- Exercise directions
Set down each line of the material that follows exactly, and leave its pictures out.

-=-=-

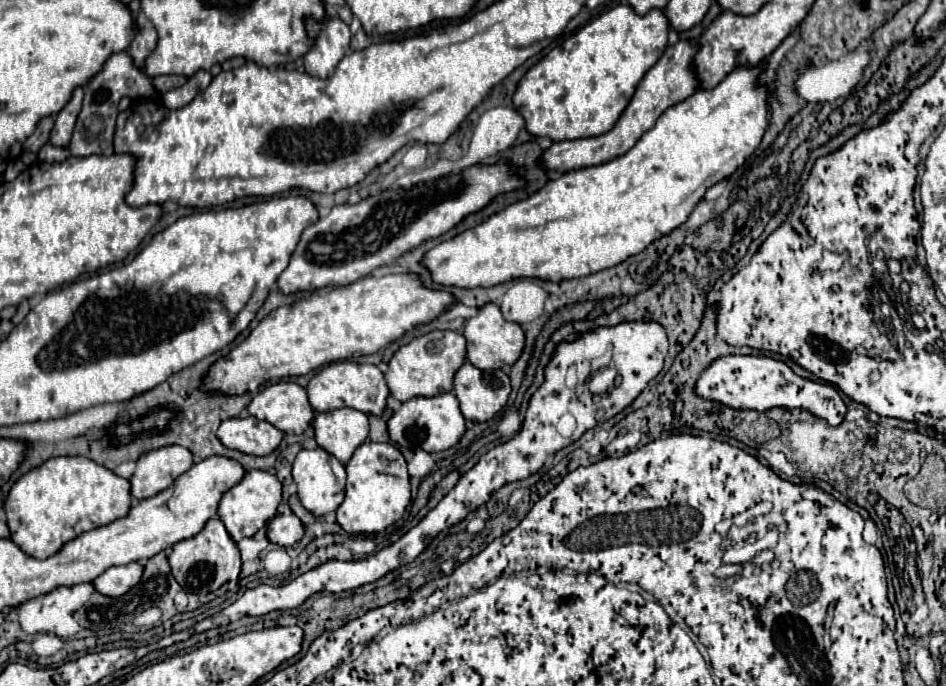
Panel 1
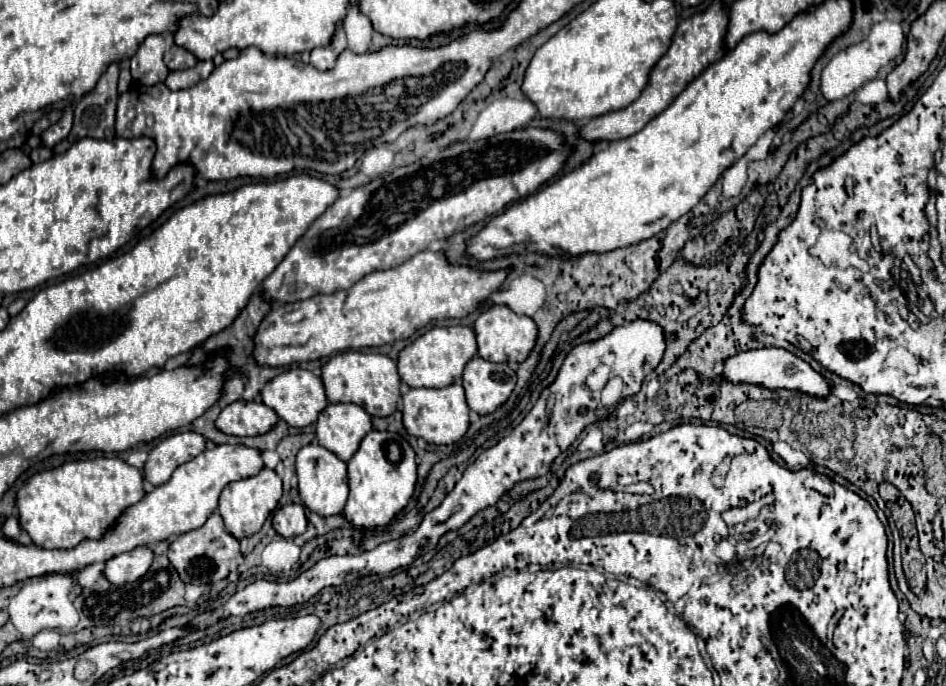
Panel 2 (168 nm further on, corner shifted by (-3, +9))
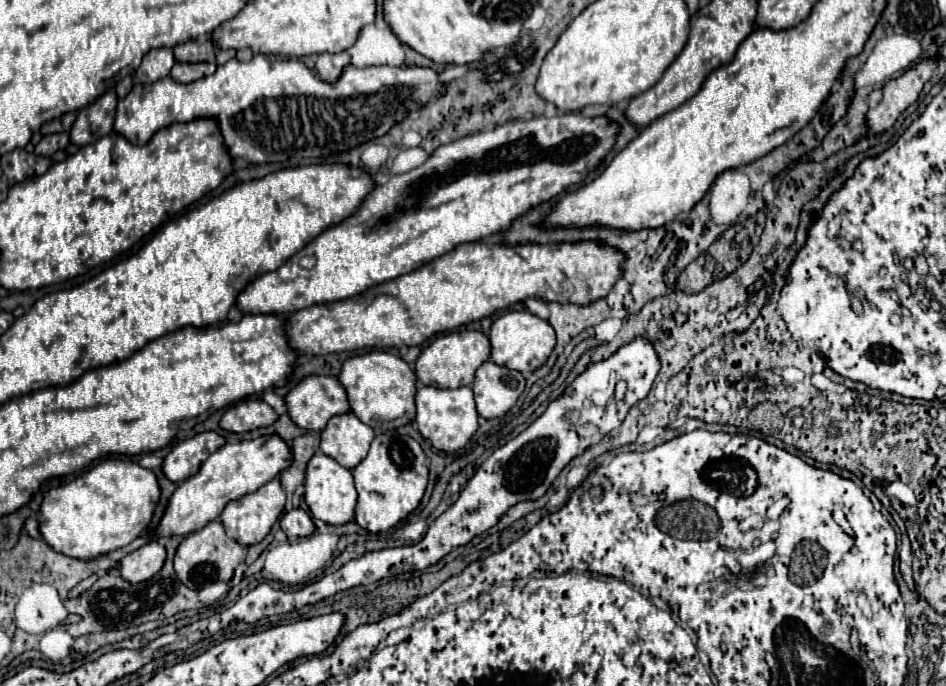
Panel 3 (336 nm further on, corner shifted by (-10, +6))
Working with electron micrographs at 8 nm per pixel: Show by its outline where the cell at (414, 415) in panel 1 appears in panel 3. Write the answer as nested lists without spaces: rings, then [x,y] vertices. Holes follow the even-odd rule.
[[[420,386],[416,392],[416,424],[424,438],[432,442],[436,450],[456,452],[464,448],[478,430],[478,412],[470,388],[434,388]]]

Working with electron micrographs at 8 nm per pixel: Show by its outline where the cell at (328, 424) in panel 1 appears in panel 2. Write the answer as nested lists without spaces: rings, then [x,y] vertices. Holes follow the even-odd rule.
[[[355,403],[327,405],[315,425],[319,445],[335,453],[341,461],[349,461],[361,439],[373,429],[371,415]]]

-=-=-

- Task solution
Panel 1
Panel 2 (168 nm further on, corner shifted by (-3, +9))
Panel 3 (336 nm further on, corner shifted by (-10, +6))
Working with electron micrographs at 8 nm per pixel: Show by its outline where the cell at (414, 415) in panel 1 appears in panel 3. Write the answer as nested lists without spaces: rings, then [x,y] vertices. Holes follow the even-odd rule.
[[[420,386],[416,392],[416,424],[424,438],[432,442],[436,450],[456,452],[464,448],[478,430],[478,412],[470,388],[434,388]]]

Working with electron micrographs at 8 nm per pixel: Show by its outline where the cell at (328, 424) in panel 1 appears in panel 2. Write the answer as nested lists without spaces: rings, then [x,y] vertices. Holes follow the even-odd rule.
[[[355,403],[327,405],[315,425],[319,445],[335,453],[341,461],[349,461],[361,439],[373,429],[371,415]]]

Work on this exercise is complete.